I have been meaning to write about my trip to San Francisco and Sonoma but I think my pictures actually do my trip justice and act as a bit of a picture diary.  So instead, inspired by my run this morning and my new running habit of no music, I wanted to write about what running means to me now and how I got here….

I used to hate running.  I mean just despise it.  When I was in junior high I attempted to be a semi-long distance runner on the spring track team.  My race was the 800m.  And I hated every minute of it.  But I stuck out the season, including one race that got me in the town newspaper.  After the first 400m of my race, I actually stopped, threw-up to the side, and then ran the remaining 400m.  True story.  Racing made me very anxious.  End of story.

Fast forward to 2007.  I was living in London and was training to hike Mt. Kilimanjaro.  Since I wasn’t able to get to a lot of mountains, I started running a bit to get my lungs healthier.  Two years later I would run my first half-marathon in Hastings, UK.  It was a gorgeous course but it was up and down hills and at the end I swore I was never doing something like that again.

And then I moved back to Boston and ran the Boston Half Marathon, twice. 🙂

Earlier this year I decided it was time to finally try a full marathon.  I was almost done with my MLIS, I only had one wedding to attend in June, and I knew I’d be itching for the “next thing.”  So I went ahead and signed up to run the NYC 2011 Marathon with Fred’s Team.

I’m about 5 weeks into my training.  My long run on Saturdays is up to 9 miles.  A few weeks ago, my iShuffle disappeared so I started running without music.  And that’s when running and my training started to take on a whole new meaning….

Running at 6am alone with the city and your thoughts can be scary.  But it can also be very freeing.  The other morning I woke up in near tears due to a lot of different things going on with me.  But it was time for a run.  Throughout the next 40 minutes or so, I managed to work a lot out in my mind.  By the end of the run I had come up with about 5 action items to help me sort out some things.  And I had seen the sun come up over the Citgo sign [incredible picture courtesy of md91180 on flickr].  Pretty fantastic way to start the day.

Running, as I experienced this past week, can be lonely and filled with time with your thoughts, which again, can be rather frightening.  But I’ve also experienced, as I raise money for Fred’s Team, this incredible feeling that I’m not entirely alone.  My friends, both virtually and in real life, along with my family, have been so supportive, both financially and emotionally already, with the marathon still 4 months out.   I am so anxious and excited to see what the next months of training bring.

I am sure that I will be afraid, exhausted, thrilled, happy, spent, overcome, and more.  I am sure that I will go between enjoying the loneliness of running to wishing I could have someone push me along.  I am sure I will wonder if I should incorporate music back into my runs or if I get more out of the experience by listening to the beat of my shoes on the pavement and the thoughts in my head.
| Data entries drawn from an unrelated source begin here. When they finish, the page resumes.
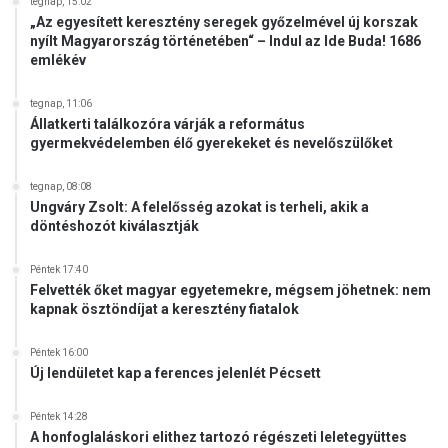
tegnap, 15:02
„Az egyesített keresztény seregek győzelmével új korszak
nyílt Magyarország történetében“ – Indul az Ide Buda! 1686
emlékév
tegnap, 11:06
Állatkerti találkozóra várják a református
gyermekvédelemben élő gyerekeket és nevelőszülőket
tegnap, 08:08
Ungváry Zsolt: A felelősség azokat is terheli, akik a
döntéshozót kiválasztják
Péntek 17:40
Felvették őket magyar egyetemekre, mégsem jöhetnek: nem
kapnak ösztöndíjat a keresztény fiatalok
Péntek 16:00
Új lendületet kap a ferences jelenlét Pécsett
Péntek 14:28
A honfoglaláskori elithez tartozó régészeti leletegyüttes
I am sure it will all be an experience I won’t be likely to forget.  And I thank you all for joining me on the journey.


6 responses to “The Loneliness of Running

  1. I hate running, I still do, but I think it’s a great way to clear your head. I’m about to attempt a very long bike ride, to see if I can get the same head clearing effect.

  2. Whether or not I take music with me depends on my mood or if I have a problem to work out. If I am trail running, I never use music. I feel like it ruins the experience somehow.

    Nothing beats a good morning run. It sets the day up perfectly. I have never run a marathon; races aren’t my thing (see my blog post: Thoughts on Running…). However, I know the training and the determination involved. I wish you more than luck. I can recommend some good movies/books if you ever need some running inspiration.

    • Thank you for sharing your post Ben….you said so much of what I was trying to say here but was having a hard time expressing. As I said, races used to make me so anxious. And I don’t do a ton of them. But for me, they have become about a goal for myself, and now have very little to do with the others racing around me. However, I do know that the reason I chose the NYC marathon over the hundreds of others is because I am looking forward to the crowds and the support that brings. But it’s funny, how until that day, I look forward to my solo runs.

  3. Yay! Writing about running!

    I’ve stopped running with music about 90% of the time, as I wanted to pay more attention to my form. I found music was a distraction, although I generally like it when I have a tempo workout to do. The BPM help me run fast.

    Your comments about having so much on your mind and using the run to work out it is right on. It’s as if we are free of the normal confines and our mind can wander and be creative. I’ve also always loved early morning runs before people woke up, when the paths were filled with sleepyheaded runners. It feels like such a sense of accomplishment.

    Run soon!

  4. Great post. I used to run with no music, now run with music and may go back. You’ve given me food for thought.